TEXT PROVIDED —
= = =

New Mexico's Line Fire Burns 30,000 Acres

June 10, 2026

Ranchers in the panhandle of Texas and eastern N.M. had plentiful rains last year which resulted in more grass than usual. Now, as much of the country is experiencing a dry winter and spring, the ample fuel, dry conditions, and ferocious winds combined to burn over 30,000 acres on May 14. Kyle and Tonya (Orr) Perez ranch near Nara Visa, N.M. and lost a tremendous amount of pasture and fences in the Line Fire just days before fires burned in southeastern Colorado near Campo.

“We had a really good summer last year,” Perez said. “More than ample rain. I mean, really, we had green grass through the end of April, all the way into the fall. And grew a lot of old grass. You know, you try to take care of your land. We dry graze all year long and supplement with dry grazing so we leave stockpile grass to make it to the next spring.”

As was the case across much of the West, the winter was dry and then the spring was dry. The wind, too, was fierce. Perez was AIing a group of Angus cows, and he had three left to breed when he smelled the smoke on May 14. He said there was one cloud that “didn’t have a bucket of water in it” but it did have lightning. No stranger to fires, the ranch had fire rigs at the ready and Kyle and his dad, Michael, were trying to move cattle out of the way and knock down the flames. It became apparent quickly, though, that more help was needed.

The Nara Visa Fire Department was quick to respond and backup departments were, too, but the closest is about 40 minutes away from the fire plus the time it takes for volunteers to arrive to their department to begin the trip.

The set of cows that Perez spent the day breeding were in a pasture that the fire crossed twice. Another set of Hereford cows were scheduled to receive fresh embryos the following morning and their pasture also burned. It was then that Tonya took a video of the Hereford cows trotting out of the ash, the flames behind them, moving toward the feed truck and bawling at the siren they use to call cows to feed. This time, it was wailing them to safety.

= = =

GIVEN MATERIAL —
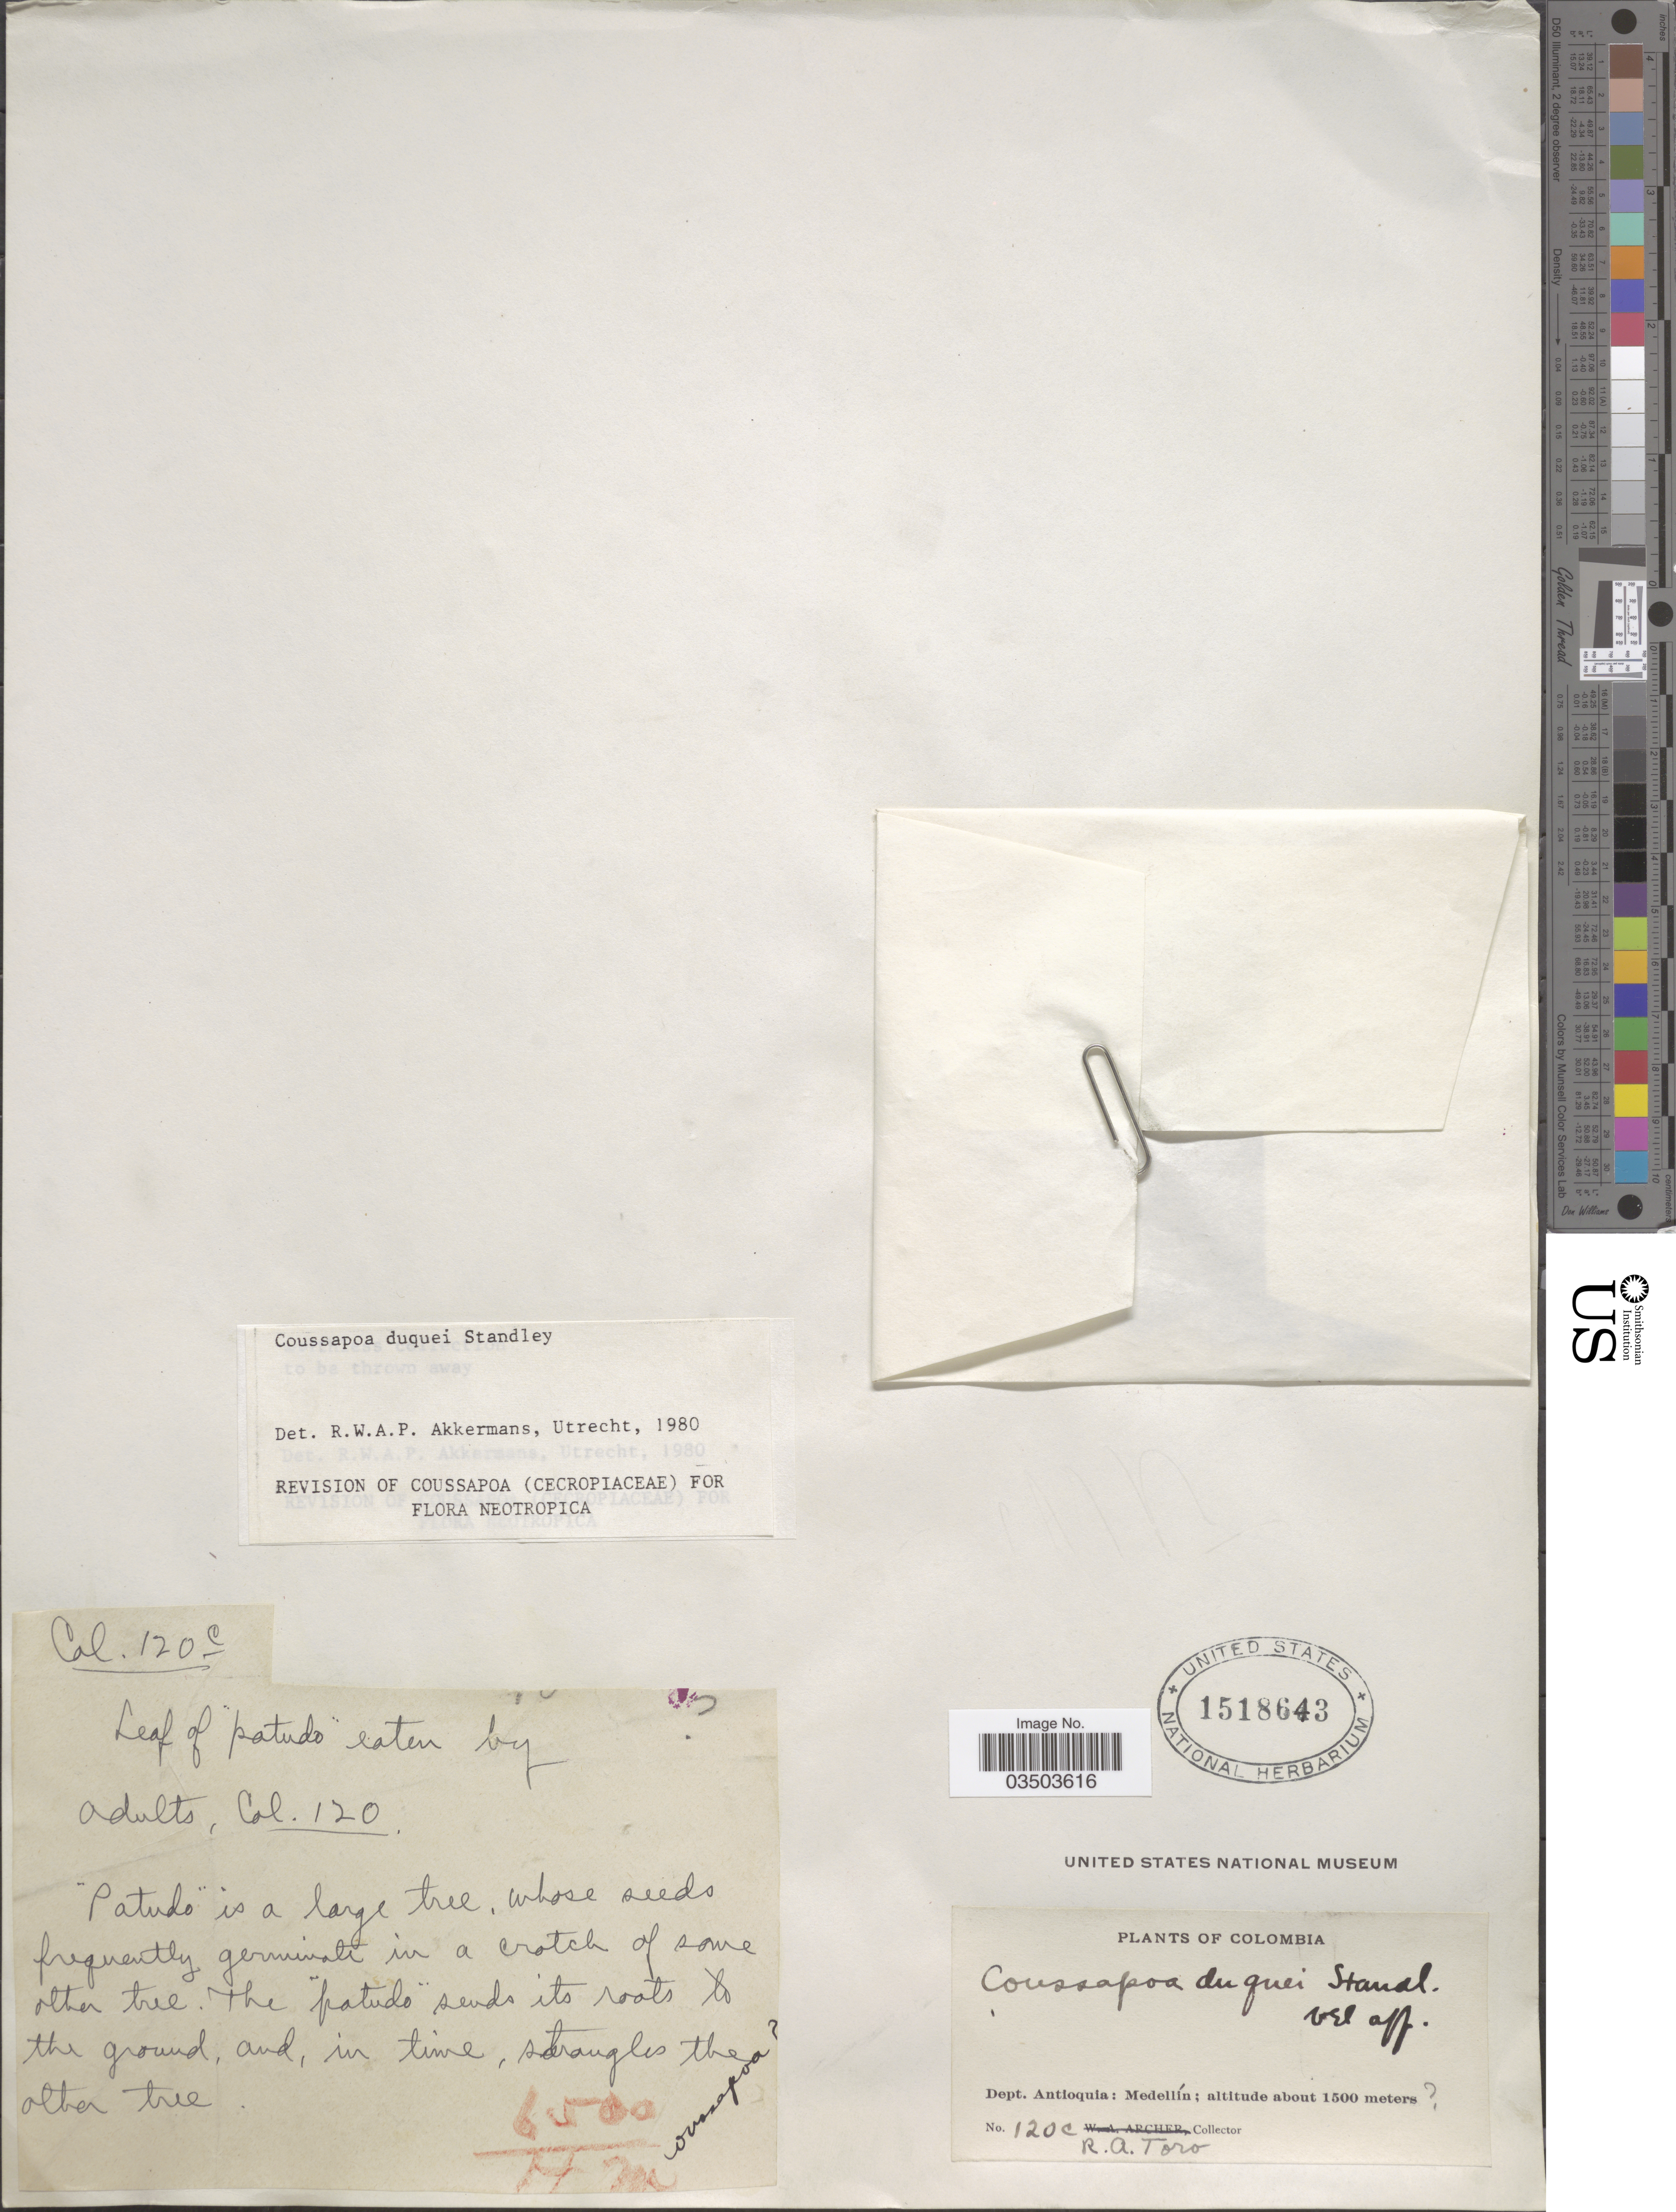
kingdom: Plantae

= = =

WRITTEN INSTRUCTION — Reproduce the full text about New Mexico's Line Fire word for word.

FULL OUTPUT —
New Mexico's Line Fire Burns 30,000 Acres

June 10, 2026

Ranchers in the panhandle of Texas and eastern N.M. had plentiful rains last year which resulted in more grass than usual. Now, as much of the country is experiencing a dry winter and spring, the ample fuel, dry conditions, and ferocious winds combined to burn over 30,000 acres on May 14. Kyle and Tonya (Orr) Perez ranch near Nara Visa, N.M. and lost a tremendous amount of pasture and fences in the Line Fire just days before fires burned in southeastern Colorado near Campo.

“We had a really good summer last year,” Perez said. “More than ample rain. I mean, really, we had green grass through the end of April, all the way into the fall. And grew a lot of old grass. You know, you try to take care of your land. We dry graze all year long and supplement with dry grazing so we leave stockpile grass to make it to the next spring.”

As was the case across much of the West, the winter was dry and then the spring was dry. The wind, too, was fierce. Perez was AIing a group of Angus cows, and he had three left to breed when he smelled the smoke on May 14. He said there was one cloud that “didn’t have a bucket of water in it” but it did have lightning. No stranger to fires, the ranch had fire rigs at the ready and Kyle and his dad, Michael, were trying to move cattle out of the way and knock down the flames. It became apparent quickly, though, that more help was needed.

The Nara Visa Fire Department was quick to respond and backup departments were, too, but the closest is about 40 minutes away from the fire plus the time it takes for volunteers to arrive to their department to begin the trip.

The set of cows that Perez spent the day breeding were in a pasture that the fire crossed twice. Another set of Hereford cows were scheduled to receive fresh embryos the following morning and their pasture also burned. It was then that Tonya took a video of the Hereford cows trotting out of the ash, the flames behind them, moving toward the feed truck and bawling at the siren they use to call cows to feed. This time, it was wailing them to safety.